En diversas ocasiones, esta columna ha afirmado que el Presidente tiene serias limitaciones intelectuales y carece de visión estratégica. Esto, sin embargo, choca con la idea que se construyó durante las últimas dos décadas entre sus seguidores, quienes lo imaginan como un estadista que juega billar a varias bandas o ajedrez en 10 dimensiones. No encuentro evidencia para apoyar esta creencia, y sí abundancia de ejemplos de lo que hemos afirmado.
La cancelación del aeropuerto de la Ciudad de México, por ejemplo, puso a las finanzas públicas bajo una presión innecesaria. Peor aún, desplomó las intenciones de inversión, cuya caída inicia justamente después de esa decisión. Con ella, López Obrador canceló cualquier posibilidad de cumplir su oferta de crecimiento económico y de generación de empleo, y puso en riesgo incluso su compromiso de no contratar deuda. En su momento, consideramos que esa decisión la tomó para dar una señal de poderío, que era innecesaria, considerando la legitimidad de su triunfo electoral y el tamaño de sus fracciones parlamentarias. En suma, perdió la economía sin ganar en la política.
Sus decisiones en materia energética no tienen ninguna racionalidad. Ni económica, ni financiera, ni operativa. Responden a creencias anacrónicas, pero además hoy imposibles. Ni hay relación entre la soberanía nacional y Pemex o CFE, ni estas empresas pueden garantizar el abasto de gas, gasolina o electricidad. No obstante, el Presidente ha apostado todo en ellas: la sanidad financiera, la estabilidad jurídica y el bienestar futuro. Por un lado, Pemex ha sufrido pérdidas por 500 mil millones de pesos cada año (es lo que ha caído su patrimonio); por otro, ha promovido leyes inconstitucionales para eliminar la competencia en electricidad y petrolíferos, y para evitar que le sean bloqueadas, ha decidido mejor terminar con la independencia de la Suprema Corte; finalmente, las indemnizaciones que México deberá pagar por esas decisiones superan los 100 mil millones de dólares, y no tendremos energía suficiente para los próximos años, por no hablar de los daños ambientales. Se destruyó el futuro sin ganar nada.
La tragedia en salud pública es un ejemplo más. Desde el inicio de esta administración se desmanteló el sistema de compras y distribución de medicamentos y material y equipo sanitario. El argumento fue que había corrupción, como ha sido en todos los casos. El resultado, también igual que en todas las ocasiones, ha sido desabasto. Para desgracia de los mexicanos, un año después del inicio del desmantelamiento se canceló el Seguro Popular, y dos meses después llegó la pandemia. Puede usted confirmar en la prensa internacional, o en estudios académicos, que México es uno de los países que peor manejó el Covid, dando como resultado más de medio millón de muertos y una de las contracciones económicas más profundas y duraderas. Hoy no sólo nos faltan vacunas para Covid, sino también las que siempre tuvimos, y decenas de medicamentos que nunca habían faltado.

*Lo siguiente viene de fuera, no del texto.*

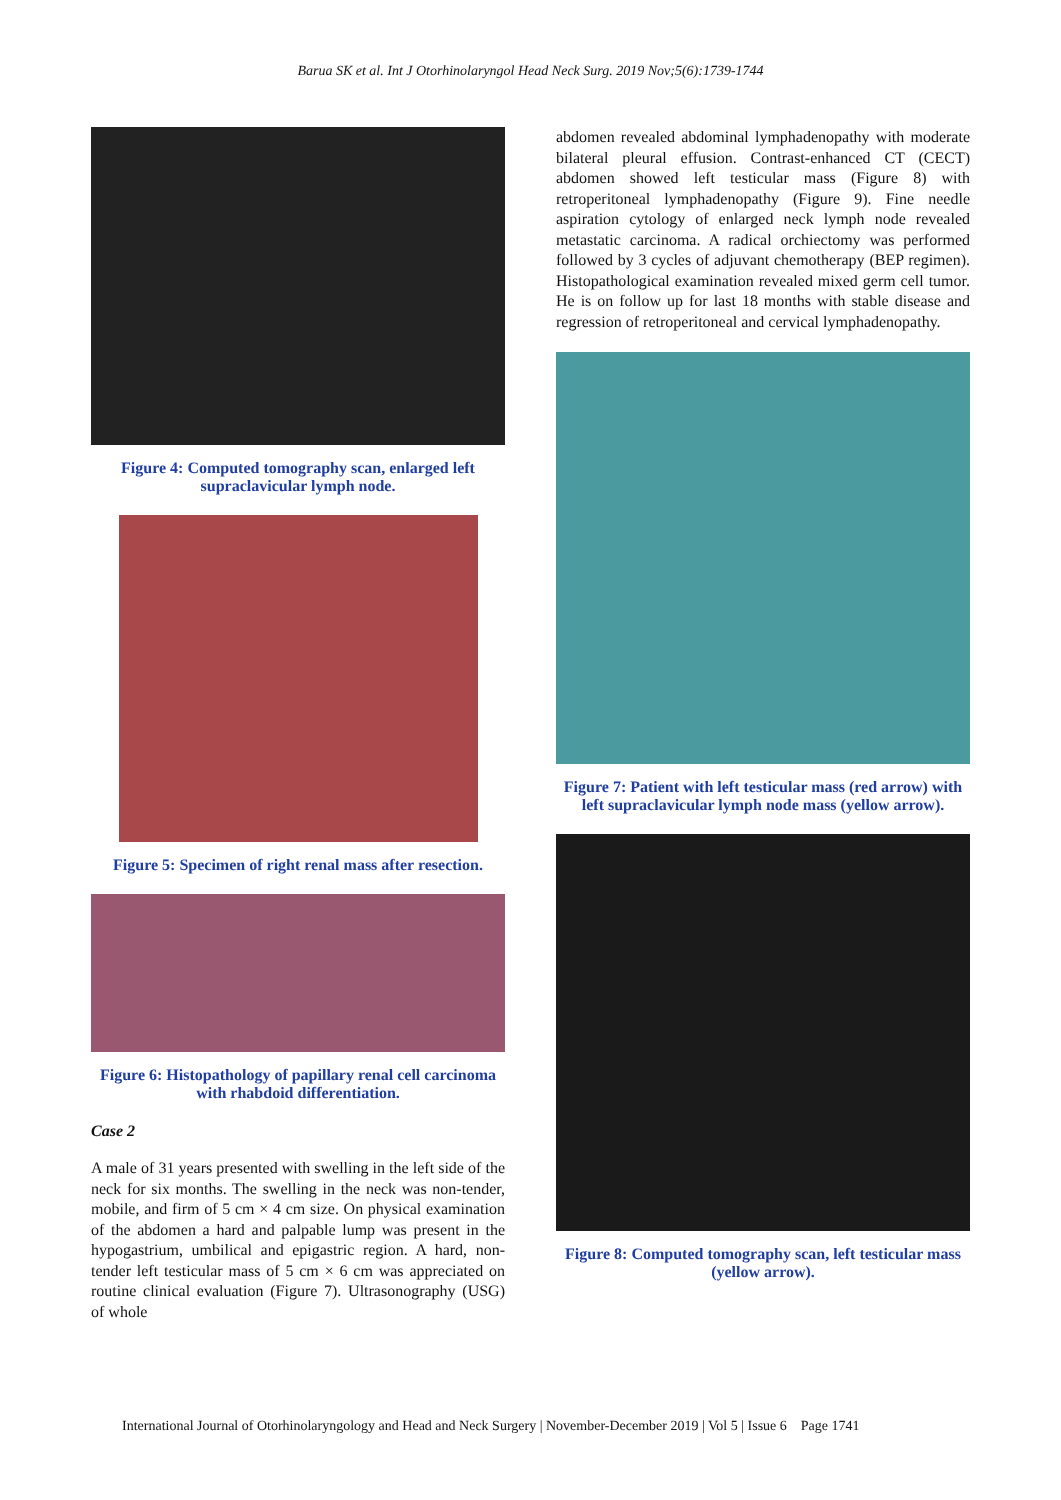Barua SK et al. Int J Otorhinolaryngol Head Neck Surg. 2019 Nov;5(6):1739-1744
Figure 4: Computed tomography scan, enlarged left supraclavicular lymph node.
Figure 5: Specimen of right renal mass after resection.
Figure 6: Histopathology of papillary renal cell carcinoma with rhabdoid differentiation.
Case 2
A male of 31 years presented with swelling in the left side of the neck for six months. The swelling in the neck was non-tender, mobile, and firm of 5 cm × 4 cm size. On physical examination of the abdomen a hard and palpable lump was present in the hypogastrium, umbilical and epigastric region. A hard, non-tender left testicular mass of 5 cm × 6 cm was appreciated on routine clinical evaluation (Figure 7). Ultrasonography (USG) of whole
abdomen revealed abdominal lymphadenopathy with moderate bilateral pleural effusion. Contrast-enhanced CT (CECT) abdomen showed left testicular mass (Figure 8) with retroperitoneal lymphadenopathy (Figure 9). Fine needle aspiration cytology of enlarged neck lymph node revealed metastatic carcinoma. A radical orchiectomy was performed followed by 3 cycles of adjuvant chemotherapy (BEP regimen). Histopathological examination revealed mixed germ cell tumor. He is on follow up for last 18 months with stable disease and regression of retroperitoneal and cervical lymphadenopathy.
Figure 7: Patient with left testicular mass (red arrow) with left supraclavicular lymph node mass (yellow arrow).
Figure 8: Computed tomography scan, left testicular mass (yellow arrow).
International Journal of Otorhinolaryngology and Head and Neck Surgery | November-December 2019 | Vol 5 | Issue 6 Page 1741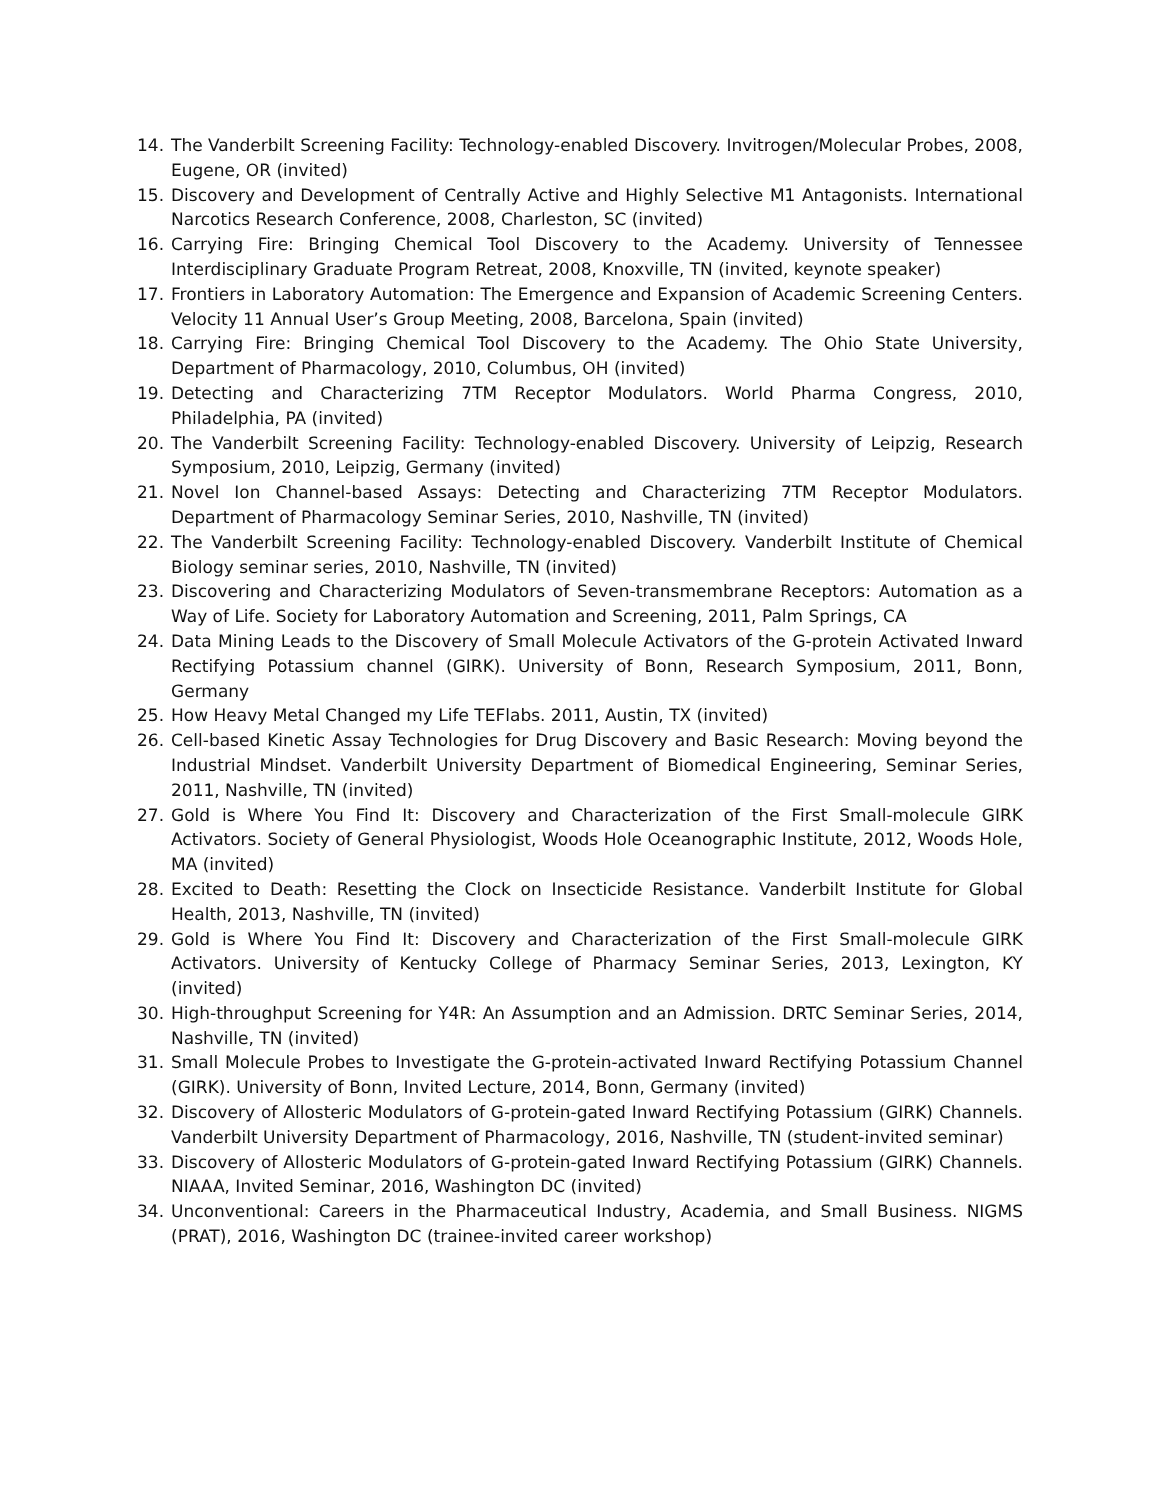14. The Vanderbilt Screening Facility: Technology-enabled Discovery. Invitrogen/Molecular Probes, 2008, Eugene, OR (invited)
15. Discovery and Development of Centrally Active and Highly Selective M1 Antagonists. International Narcotics Research Conference, 2008, Charleston, SC (invited)
16. Carrying Fire: Bringing Chemical Tool Discovery to the Academy. University of Tennessee Interdisciplinary Graduate Program Retreat, 2008, Knoxville, TN (invited, keynote speaker)
17. Frontiers in Laboratory Automation: The Emergence and Expansion of Academic Screening Centers. Velocity 11 Annual User’s Group Meeting, 2008, Barcelona, Spain (invited)
18. Carrying Fire: Bringing Chemical Tool Discovery to the Academy. The Ohio State University, Department of Pharmacology, 2010, Columbus, OH (invited)
19. Detecting and Characterizing 7TM Receptor Modulators. World Pharma Congress, 2010, Philadelphia, PA (invited)
20. The Vanderbilt Screening Facility: Technology-enabled Discovery. University of Leipzig, Research Symposium, 2010, Leipzig, Germany (invited)
21. Novel Ion Channel-based Assays: Detecting and Characterizing 7TM Receptor Modulators. Department of Pharmacology Seminar Series, 2010, Nashville, TN (invited)
22. The Vanderbilt Screening Facility: Technology-enabled Discovery. Vanderbilt Institute of Chemical Biology seminar series, 2010, Nashville, TN (invited)
23. Discovering and Characterizing Modulators of Seven-transmembrane Receptors: Automation as a Way of Life. Society for Laboratory Automation and Screening, 2011, Palm Springs, CA
24. Data Mining Leads to the Discovery of Small Molecule Activators of the G-protein Activated Inward Rectifying Potassium channel (GIRK). University of Bonn, Research Symposium, 2011, Bonn, Germany
25. How Heavy Metal Changed my Life TEFlabs. 2011, Austin, TX (invited)
26. Cell-based Kinetic Assay Technologies for Drug Discovery and Basic Research: Moving beyond the Industrial Mindset. Vanderbilt University Department of Biomedical Engineering, Seminar Series, 2011, Nashville, TN (invited)
27. Gold is Where You Find It: Discovery and Characterization of the First Small-molecule GIRK Activators. Society of General Physiologist, Woods Hole Oceanographic Institute, 2012, Woods Hole, MA (invited)
28. Excited to Death: Resetting the Clock on Insecticide Resistance. Vanderbilt Institute for Global Health, 2013, Nashville, TN (invited)
29. Gold is Where You Find It: Discovery and Characterization of the First Small-molecule GIRK Activators. University of Kentucky College of Pharmacy Seminar Series, 2013, Lexington, KY (invited)
30. High-throughput Screening for Y4R: An Assumption and an Admission. DRTC Seminar Series, 2014, Nashville, TN (invited)
31. Small Molecule Probes to Investigate the G-protein-activated Inward Rectifying Potassium Channel (GIRK). University of Bonn, Invited Lecture, 2014, Bonn, Germany (invited)
32. Discovery of Allosteric Modulators of G-protein-gated Inward Rectifying Potassium (GIRK) Channels. Vanderbilt University Department of Pharmacology, 2016, Nashville, TN (student-invited seminar)
33. Discovery of Allosteric Modulators of G-protein-gated Inward Rectifying Potassium (GIRK) Channels. NIAAA, Invited Seminar, 2016, Washington DC (invited)
34. Unconventional: Careers in the Pharmaceutical Industry, Academia, and Small Business. NIGMS (PRAT), 2016, Washington DC (trainee-invited career workshop)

En todos estos casos, López Obrador no tiene idea de lo que hace, ni busca o acepta consejo de los expertos. Sin duda hay técnicos de escasa solvencia moral que aceptan convertirse en paleros de esas decisiones a cambio de un poco de poder, dinero o reconocimiento.
En todos los casos, López Obrador es incapaz de medir los resultados a mediano o largo plazos. Dedica todo su esfuerzo a ganar elecciones, a ser popular, a la propaganda diaria. Gracias a ello, hemos tirado a la basura cerca de 2 billones de pesos, hemos perdido la capacidad de crecimiento de la economía (por baja que ésta fuese), han muerto medio millón de personas, y se ha destruido el marco institucional, incipiente y débil, que habíamos construido en los últimos 25 años.
Por eso esta columna afirma que este es el gobierno más destructivo en toda nuestra historia.